Location
- 303 East Kenney Street Divernon, Illinois 62530 United States
- Coordinates: 39°33′54″N 89°39′10″W﻿ / ﻿39.56500°N 89.65278°W

Information
- Opened: approx 1900
- Closed: June 2007
- School district: Divernon Community Unit School District 13
- Colors: Blue and Gold
- Mascot: Dragon

= Divernon High School =

Divernon High School was a public, community high school in Divernon, Illinois, United States. It was managed by the Divernon Community Unit School District 13.

==History==
The precise opening date is not known but the first student graduated in 1904. The main building was constructed in 1912. The Principal, for the last seven years of the school's independent existence, was Ron Ervin.

In its later years, the viability of the district progressively became doubtful due to declining rolls and an inability to offer a full range of classes. The Diveron district was annexed by the Auburn Community Unit School District 10 in 2007. As part of this reorganisation Divernon High was merged into Auburn High School. The former Divernon High premises are now occupied by Auburn Junior High School.

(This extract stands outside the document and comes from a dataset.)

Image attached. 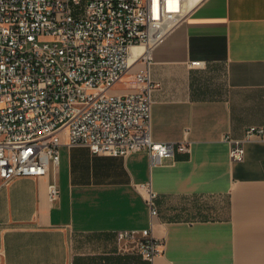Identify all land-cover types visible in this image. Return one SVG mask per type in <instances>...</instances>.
Listing matches in <instances>:
<instances>
[{"label":"crops","instance_id":"obj_1","mask_svg":"<svg viewBox=\"0 0 264 264\" xmlns=\"http://www.w3.org/2000/svg\"><path fill=\"white\" fill-rule=\"evenodd\" d=\"M150 57L151 138L190 152L152 166L144 151L68 146L63 131L46 176L0 188V264H146L116 233L148 229L162 242L153 264H264V140L229 157L231 140L264 128V0H202Z\"/></svg>","mask_w":264,"mask_h":264},{"label":"built area","instance_id":"obj_2","mask_svg":"<svg viewBox=\"0 0 264 264\" xmlns=\"http://www.w3.org/2000/svg\"><path fill=\"white\" fill-rule=\"evenodd\" d=\"M188 4L0 0V188L15 178L46 176L59 162L63 131L68 146L114 157L144 151L152 166L175 152L189 153L187 141L152 140L157 84L150 76V51L186 18ZM134 45L147 53L137 60L141 66L127 83L129 91L112 93L129 70ZM252 138L264 140V128H249L242 140H231V161L243 159L244 142ZM141 190L151 216H157V195L149 186ZM48 196L57 199L55 183ZM116 238L122 252L137 254L146 264L161 254L162 242L150 229L118 231Z\"/></svg>","mask_w":264,"mask_h":264},{"label":"bare ground","instance_id":"obj_3","mask_svg":"<svg viewBox=\"0 0 264 264\" xmlns=\"http://www.w3.org/2000/svg\"><path fill=\"white\" fill-rule=\"evenodd\" d=\"M199 0H189L188 10L192 9ZM147 53V49L144 48L142 45H134L131 48L130 55H129V69L130 67L135 64L139 57Z\"/></svg>","mask_w":264,"mask_h":264},{"label":"rangeland","instance_id":"obj_4","mask_svg":"<svg viewBox=\"0 0 264 264\" xmlns=\"http://www.w3.org/2000/svg\"><path fill=\"white\" fill-rule=\"evenodd\" d=\"M141 66V62H137L135 66L125 74V76L122 78L121 83L115 85L112 89V93H125L129 90V86L127 85L128 81L131 79L133 74L136 72V70Z\"/></svg>","mask_w":264,"mask_h":264}]
</instances>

Joseph Hartman, Ernest Hartman, and Mary Ann Hartman, all of Divernon, completed 12 years of school with no tardies and no absences. Joseph graduated in 1935, Ernest graduated in 1938, and Mary Ann graduated in 1939. Their younger sister Theresa Hartman completed 12 years of school with no tardies, and she only missed a half day of school when her sister Mary Ann died. Theresa graduated as Valedictorian in 1942.

==Athletics==
The athletics teams were known as the Divernon Dragons and the Divernon Lady Dragons. Sports played included, for boys, baseball, basketball, football and track and for girls, softball, volleyball basketball and track.